Wednesday, June 27, 2012

Julia Holter - Ekstasis

Sample the Album

Amazon is kind of like that drunk friend whose waaaaaay too into music, tossing suggestions at you with only the vaguest of guidelines and a misguided sense of altruism. They know about so much music at once, that any suggestions are destined to be too broad to make much sense. A little sense, but not much.  Oh, you like the Pretenders? You might like Aerosmith, too. Oh, you like Aphex Twin? You might like Slipknot, then. Oh, you like My Bloody Valentine? You'd probably like ABBA. If you think Siouxsie and the Banshees are good, just wait until you hear KISS!!!

Those are all real suggestions I've gotten from Amazon. I don't fucking know, either.

Most comparisons aren't logical in any immediate way, but hell if Amazon doesn't claw and scratch to connect those oh-so-distant dots. Of course, blind chance has to win out eventually (based on the law of averages) and, if only briefly, the website finds its moments of triumph.  Every now and then, Amazon haphazardly delivers up a gorgeous suggestion that falls right in line with your particular taste. One that recently befell my "Recommended for You" page was Julia Holter's Ekstasis.

If you can imagine a fancy arisocrat's hedge maze, complete with classical statues and ornate fountains, sporadically being dragged into a deep black vortex, then you sort of have an idea of how Ekstasis plays out. It's an album that finds a strange grace in the chaos of vocal samplers and stream of consciousness song structures. You can tell that Holter enjoys the austere beauty of an ambient soundscape, but she also likes to chide and tease every once and a while.

In a sense, Holter is the fanciful young woman you find yourself playfully chasing through the hedge maze. Statues float by and crumble in her wake and ghostly versions of the singer appear randomly, her gentle vocals sweeping past in every direction. The album's enigmatic opener, "Marienbad" unfolds like a chamber choral performance, swirling organ and Holter's overdubbed vocals filling in the empty spaces. The lyrical content, as glib as it is, most likely references Last Year at Marienbad, a classic French New Wave film (one I personally hate) about a couple at a chateau comparing themselves to statues: "I can hear a statue/wonder why they're so still/all day in the garden", at least, I think that's what she's saying. It's hard to tell throughout much of the Ekstasis, because, as I said, Ms. Jules likes to be a bit of cheek. The way she cuts herself off and allows her overdubs to float up to the surface is her way of grinning widely and saying, "I dare you to read into this."

"In the Same the Room" is pretty much the closest thing to a traditional "pop" song Ekstasis has to offer and even then, Holter makes sure to loosen the reigns and see where her subconscious garden may take her. It may start out with a meditative organ and straight-ahead drum machine, but the structure is slashed with flourishes of her angelic overdub and briefly careens off the cliff into a plume of whistling and vibraphone.

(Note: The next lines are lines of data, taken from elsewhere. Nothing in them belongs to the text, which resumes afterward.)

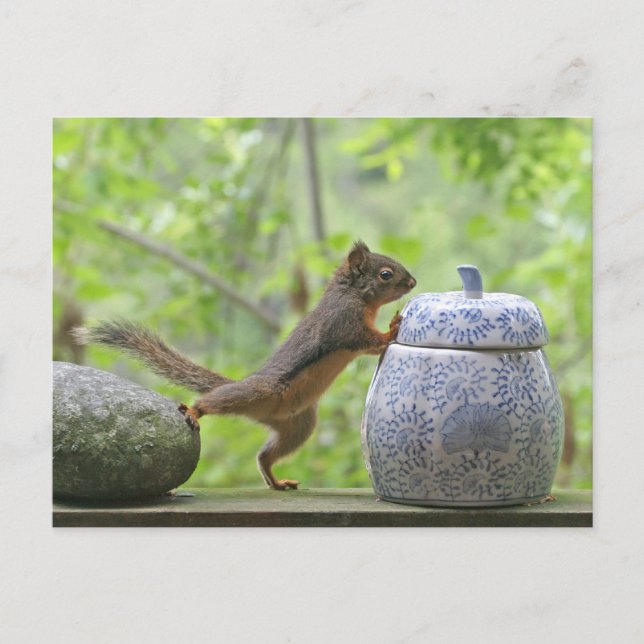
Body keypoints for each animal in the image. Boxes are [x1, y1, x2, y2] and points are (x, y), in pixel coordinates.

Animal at [73, 241, 416, 490]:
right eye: (386, 274)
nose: (413, 282)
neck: (354, 295)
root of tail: (264, 409)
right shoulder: (343, 322)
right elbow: (366, 339)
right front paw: (392, 328)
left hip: (299, 425)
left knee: (265, 455)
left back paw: (276, 480)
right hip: (257, 392)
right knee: (214, 401)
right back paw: (195, 411)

Of course, her sense of humor and beauty shines the brightest on "Goddess Eyes I". The song is a vocorder mantra of sorts - Holter's effects-laden vocals wavering through like a depressing future Calvin Klein ad stuck on repeat, "I can see that the eyes are not alive to cry". The singer soon adds unfiltered vocal booms to extend the melody out in a strangely exciting way, showing that she has a rueful credence for the decorum in her hedge maze. The inevitability of the black vortex entices her, but the defacement of the garden disturbs her all the same.   

It all works because the album isn't really about cohesive narratives or well-articulated ideas, as much as it's about the feelings and placement her music puts you in. Her strung-together phrases and helter skelter synthesizer arrangements evoke an amorphous sense of calm (like any good ambient) but also inscrutable mystery. Holter's lure into the hedge maze of Ekstasis may be forboding, but amidst the tall green walls, stone gazebos and Greek statues that litter the garden, there is always a presiding serenity. The singer wants you to embrace the vortex, but to never let go of your bearings.